The phrase “a customarily recognized department or subdivision” indicates “a unit with permanent status and … a continuing function.” Furthermore, “[c]ontinuity of the same subordinate personnel is not essential to the existence of a recognized unit with a continuing function.”

Perhaps most importantly, the Court must determine that management was the employee’s primary duty in order for the exemption to apply. A “primary duty” means “the principal, main, major or most important duty that the employee performs.”
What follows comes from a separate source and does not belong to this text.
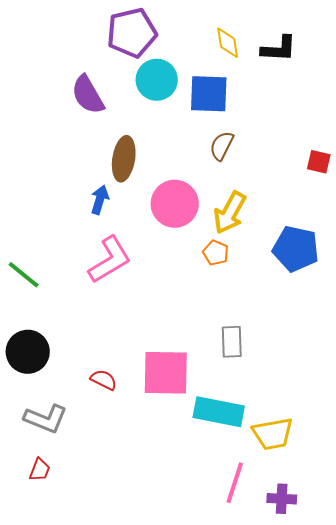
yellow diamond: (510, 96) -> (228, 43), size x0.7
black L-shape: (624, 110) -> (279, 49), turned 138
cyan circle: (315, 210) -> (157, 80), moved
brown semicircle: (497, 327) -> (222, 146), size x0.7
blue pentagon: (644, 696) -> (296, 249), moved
Based on the record before the Court, Defendant has failed to adduce evidence from which a reasonable juror could conclude that Plaintiff’s primary duty was management. In his affidavit Plaintiff has stated that his primary job duties were as follows: manual labor such as replacing lights, replacing receptacles, cutting the lawn, law (sic) maintenance, cleaning and servicing heating and air units, minor plumbing, painting, carpeting, tiling floors, minor pipe replacement, some small motor repair, and other preventive maintenance including record keeping and documentation….

Defendant has not demonstrated the amount of time Plaintiff spent performing exempt work or the scope of discretion Plaintiff was granted in performing that work. Defendant has presented no evidence concerning Plaintiff’s relative freedom from direct supervision other than to state Defendant could set his own schedule. Defendant has failed to provide evidence about wages paid to other employees including employees Plaintiff allegedly supervised for the same kind of nonexempt work performed by Plaintiff. As a result, Defendant has provided very little from which a reasonable juror could find that this element is satisfied.

Defendant has proffered a job description for Plaintiff’s position. However, there is no corroborating evidence that the duties listed in the five-page job description were the actual duties carried out by Plaintiff….

Having failed to meet its burden as to this element, the Court concludes that Defendant is not entitled to the affirmative defense that Plaintiff was an exempt employee.”

The Court further held that Defendant could not satisfy the so-called 2 or more element either.

Therefore, the Court held that, as a matter of law, Plaintiff was not subject to the FLSA’s executive exemption.